En los 90, cuando a Hugo le ofrecieron el trabajo, no le molestó hacerlo, ni le tenía miedo a la muerte. No le tiene miedo a la muerte. “Cuando formolizo o maquillo siento energías, siento que me están observando, es como si quedara algo de esa persona ahí. Pero no me asusto”. Ha tenido pocos episodios que lo han dejado intranquilo, pero han sido pasajeros, de una noche, esa que coincide con el día que manipuló un cuerpo.
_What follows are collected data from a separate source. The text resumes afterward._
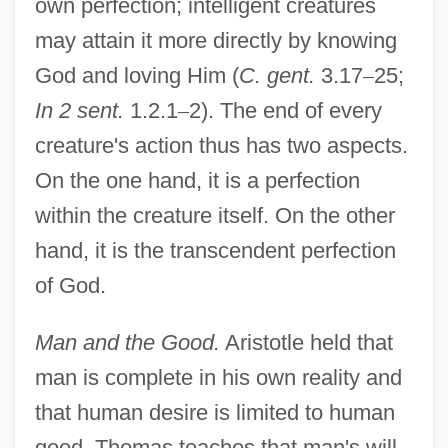
own perfection; intelligent creatures
may attain it more directly by knowing
God and loving Him (
C. gent.
3.17
–
25;
In 2 sent.
1.2.1
–
2). The end of every
creature's action thus has two aspects.
On the one hand, it is a perfection
within the creature itself. On the other
hand, it is the transcendent perfection
of God.
Man and the Good.
Aristotle held that
man is complete in his own reality and
that human desire is limited to human
good. Thomas teaches that man's will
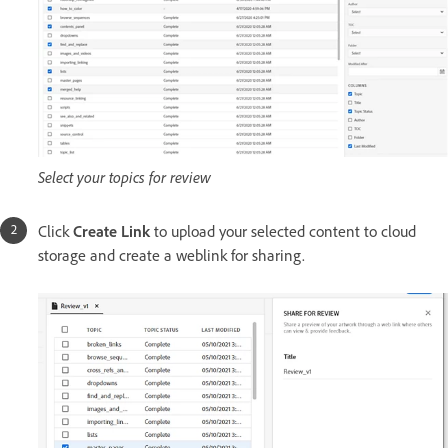
Select your topics for review
Click
Create Link
to upload your selected content to cloud
storage and create a weblink for sharing.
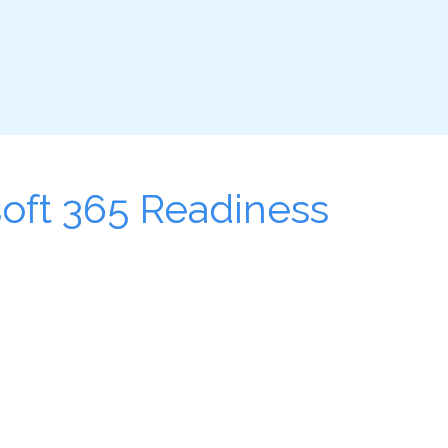
soft 365 Readiness 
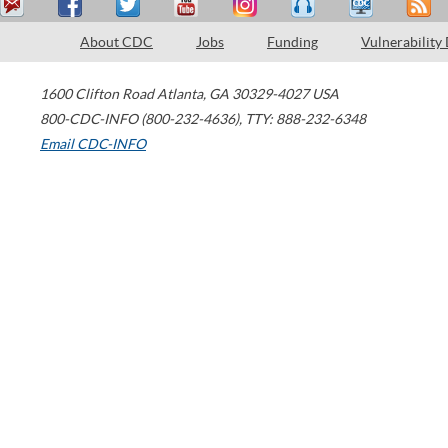
About CDC
Jobs
Funding
Vulnerability
1600 Clifton Road
Atlanta
,
GA
30329-4027
USA
800-CDC-INFO (800-232-4636)
,
TTY: 888-232-6348
Email CDC-INFO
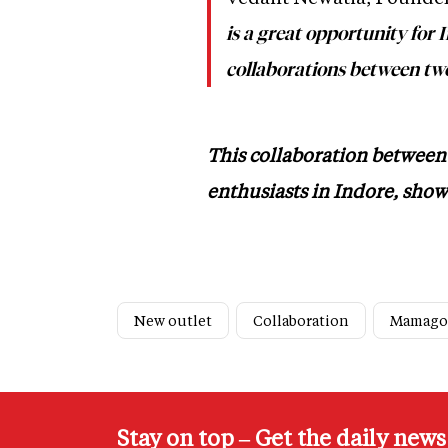
is a great opportunity for 
collaborations between two
This collaboration between 
enthusiasts in Indore, show
New outlet
Collaboration
Mamago
Stay on top – Get the daily new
En una ocasión atendió a una señora gorda. Para que entrara en el ataúd hubo que extraerle líquidos, un procedimiento más complicado, de esos que se hacen en esos laboratorios oscuros, con camas de metal, que están disponibles en las funerarias más costosas.
Mientras formolizaba y arreglaba a la difunta sintió una “energía fuerte” y al llegar a casa, de madrugada, se acostó y abrazó a su delgada esposa. Al hacerlo, sintió que estaba sujetando a una mujer mucho más robusta.
Eso no lo asusta, lo que le da miedo es hacer mal su trabajo. Las dos incisiones que realiza ahora con tanta tranquilidad, le causaban mucha ansiedad al inicio de su carrera. “La arteria está muy cerca a las venas y me pasó que toqué una y empezó a salir mucha sangre que no podía controlar”, cuenta con un poco de vergüenza.
El tanatopracta no cuestiona las razones por las que lo contratan. No cree que sea vanidad ni apego, sino dignidad.
– “¿Dignidad de quién?”, pregunto.
– Dignidad. Dignidad de los familiares que quieren ver a su difunto bien.